*** INFORMATION PROVIDED

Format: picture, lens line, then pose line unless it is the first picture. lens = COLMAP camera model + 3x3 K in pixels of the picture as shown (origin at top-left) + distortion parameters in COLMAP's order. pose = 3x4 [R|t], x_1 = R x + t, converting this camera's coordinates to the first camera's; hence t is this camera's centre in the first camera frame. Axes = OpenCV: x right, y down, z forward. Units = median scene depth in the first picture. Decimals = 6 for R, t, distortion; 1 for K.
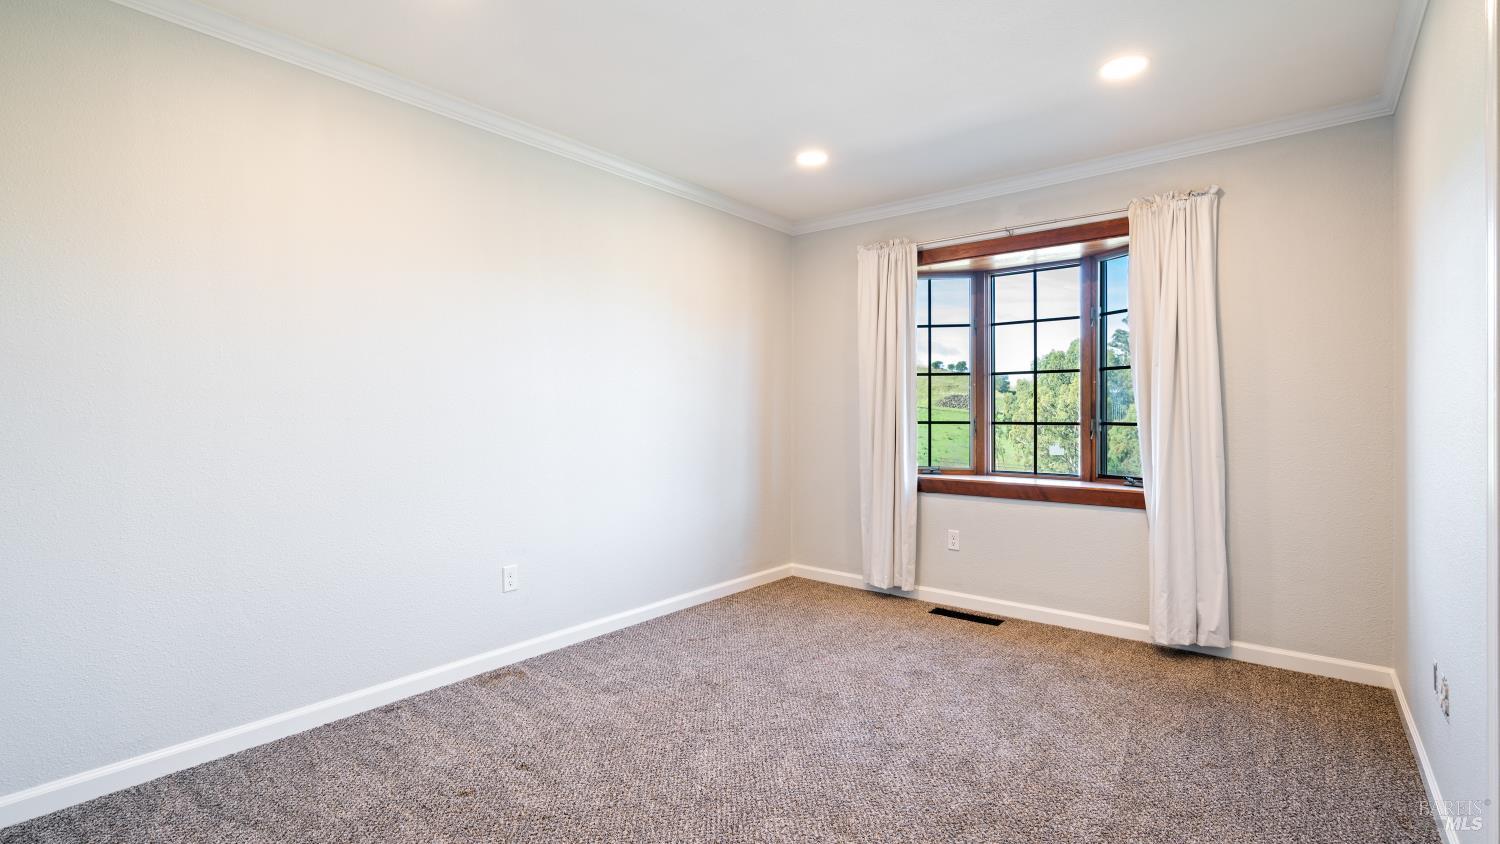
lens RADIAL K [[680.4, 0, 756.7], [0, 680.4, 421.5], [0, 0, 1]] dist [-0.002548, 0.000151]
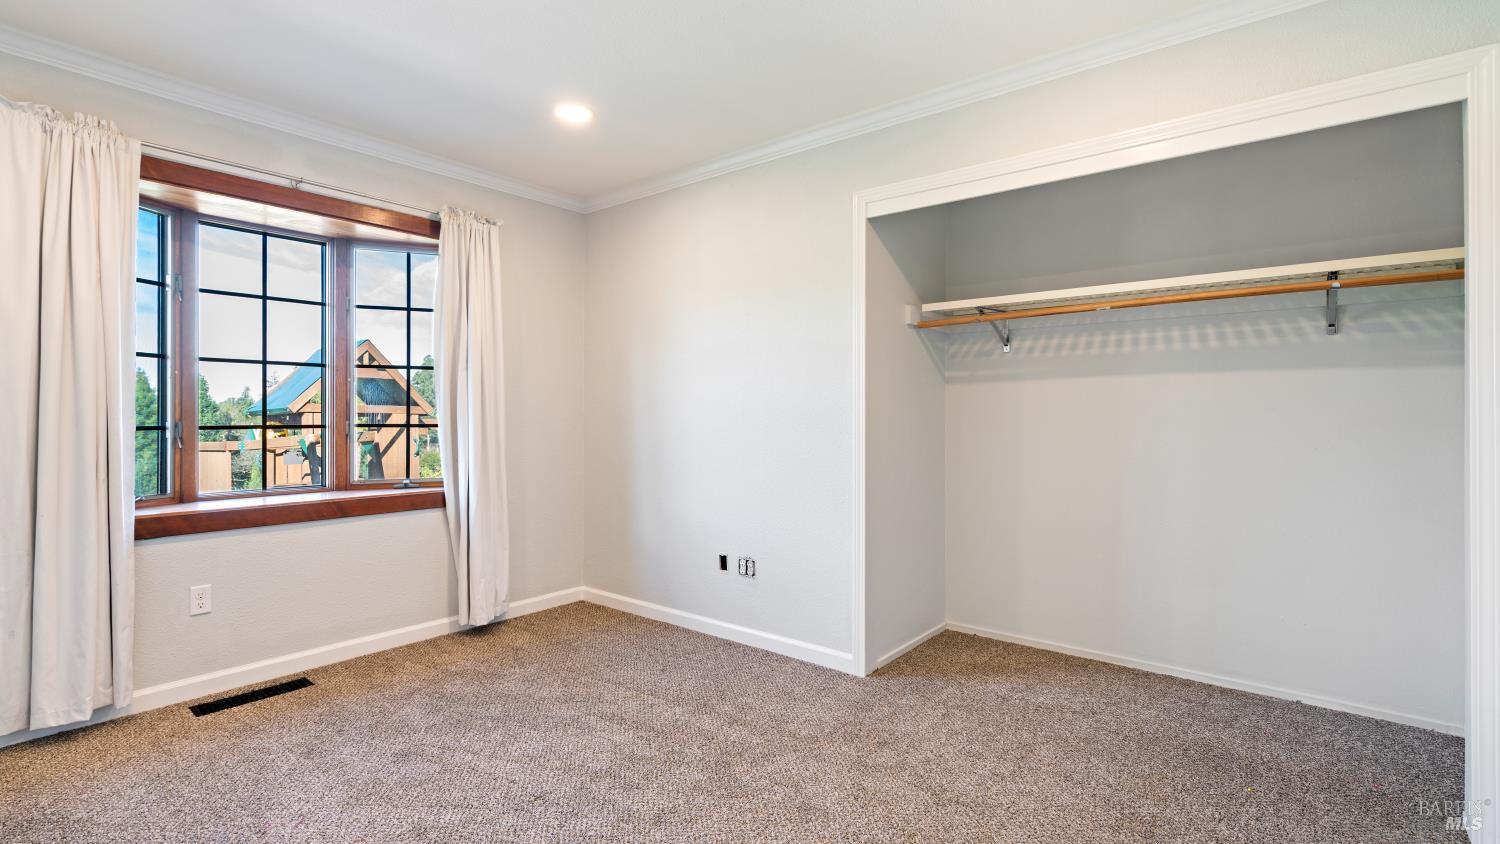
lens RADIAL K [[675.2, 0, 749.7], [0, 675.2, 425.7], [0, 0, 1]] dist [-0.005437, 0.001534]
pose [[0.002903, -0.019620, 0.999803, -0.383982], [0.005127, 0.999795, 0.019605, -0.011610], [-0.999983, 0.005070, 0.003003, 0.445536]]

******

### WHAT THE EXERCISE ASKS:
Leaving every image behind, repeat the data in full and exactly.

### WRITTEN RESPONSE:
Format: picture, lens line, then pose line unless it is the first picture. lens = COLMAP camera model + 3x3 K in pixels of the picture as shown (origin at top-left) + distortion parameters in COLMAP's order. pose = 3x4 [R|t], x_1 = R x + t, converting this camera's coordinates to the first camera's; hence t is this camera's centre in the first camera frame. Axes = OpenCV: x right, y down, z forward. Units = median scene depth in the first picture. Decimals = 6 for R, t, distortion; 1 for K.
lens RADIAL K [[680.4, 0, 756.7], [0, 680.4, 421.5], [0, 0, 1]] dist [-0.002548, 0.000151]
lens RADIAL K [[675.2, 0, 749.7], [0, 675.2, 425.7], [0, 0, 1]] dist [-0.005437, 0.001534]
pose [[0.002903, -0.019620, 0.999803, -0.383982], [0.005127, 0.999795, 0.019605, -0.011610], [-0.999983, 0.005070, 0.003003, 0.445536]]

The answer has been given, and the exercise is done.